[Available data]
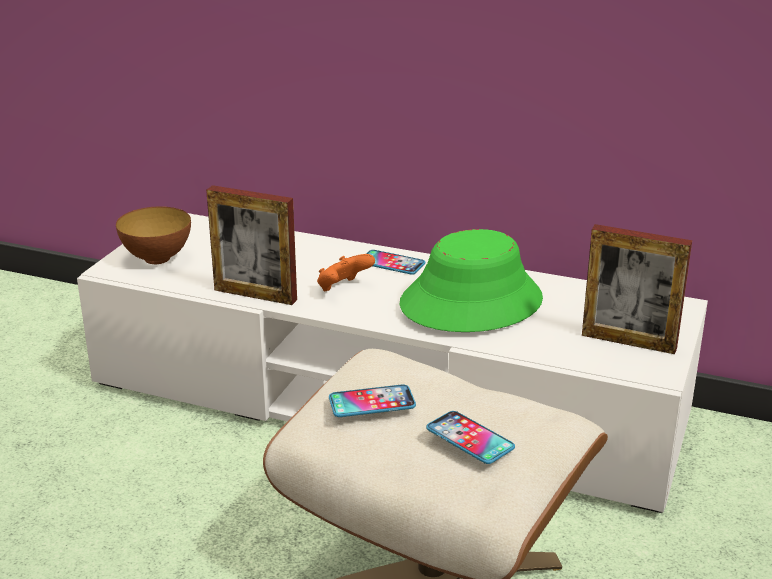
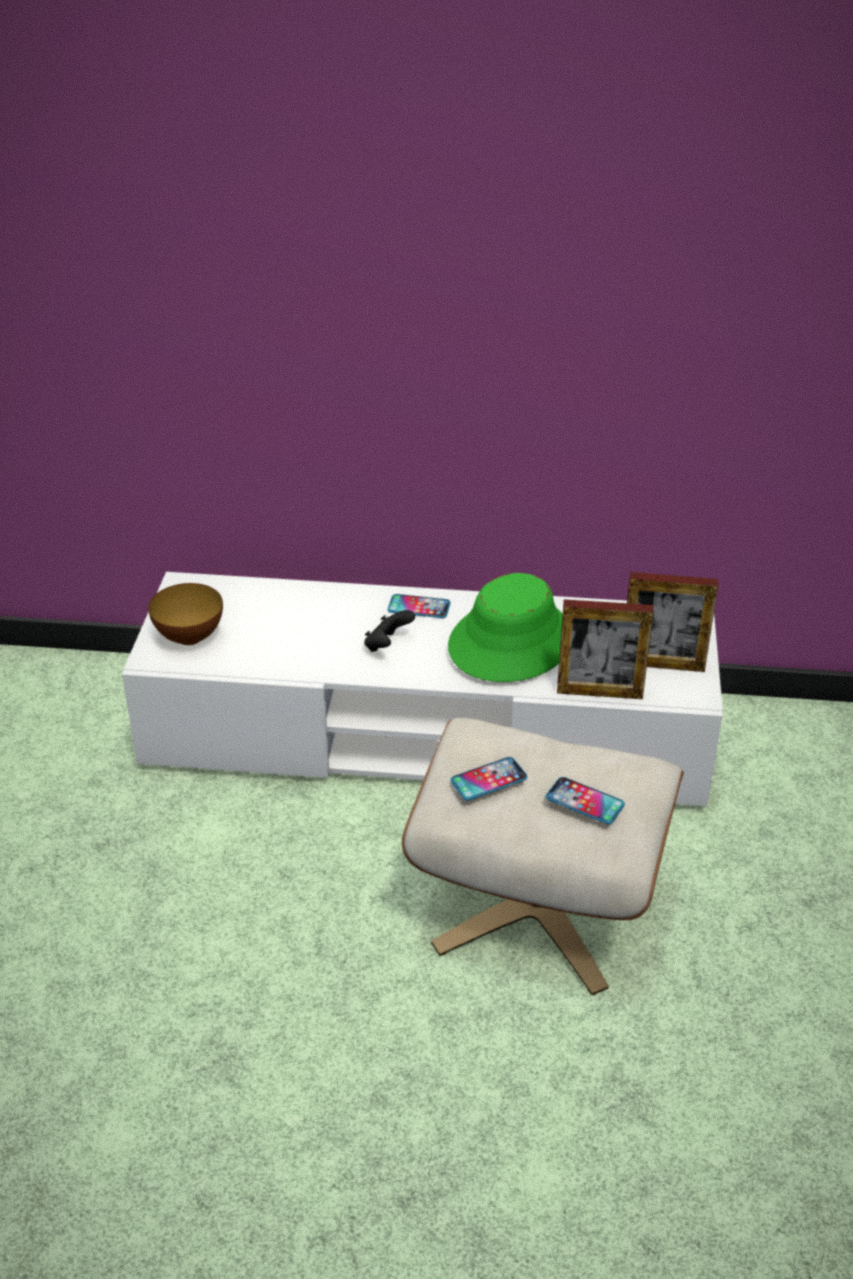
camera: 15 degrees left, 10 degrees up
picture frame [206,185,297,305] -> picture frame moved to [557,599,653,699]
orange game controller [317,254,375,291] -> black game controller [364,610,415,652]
[/Available data]
Exercise prompt ->
A word-for-word copy of the material is required; pictures stay out of it.

Written solution ->
camera: 15 degrees left, 10 degrees up
picture frame [206,185,297,305] -> picture frame moved to [557,599,653,699]
orange game controller [317,254,375,291] -> black game controller [364,610,415,652]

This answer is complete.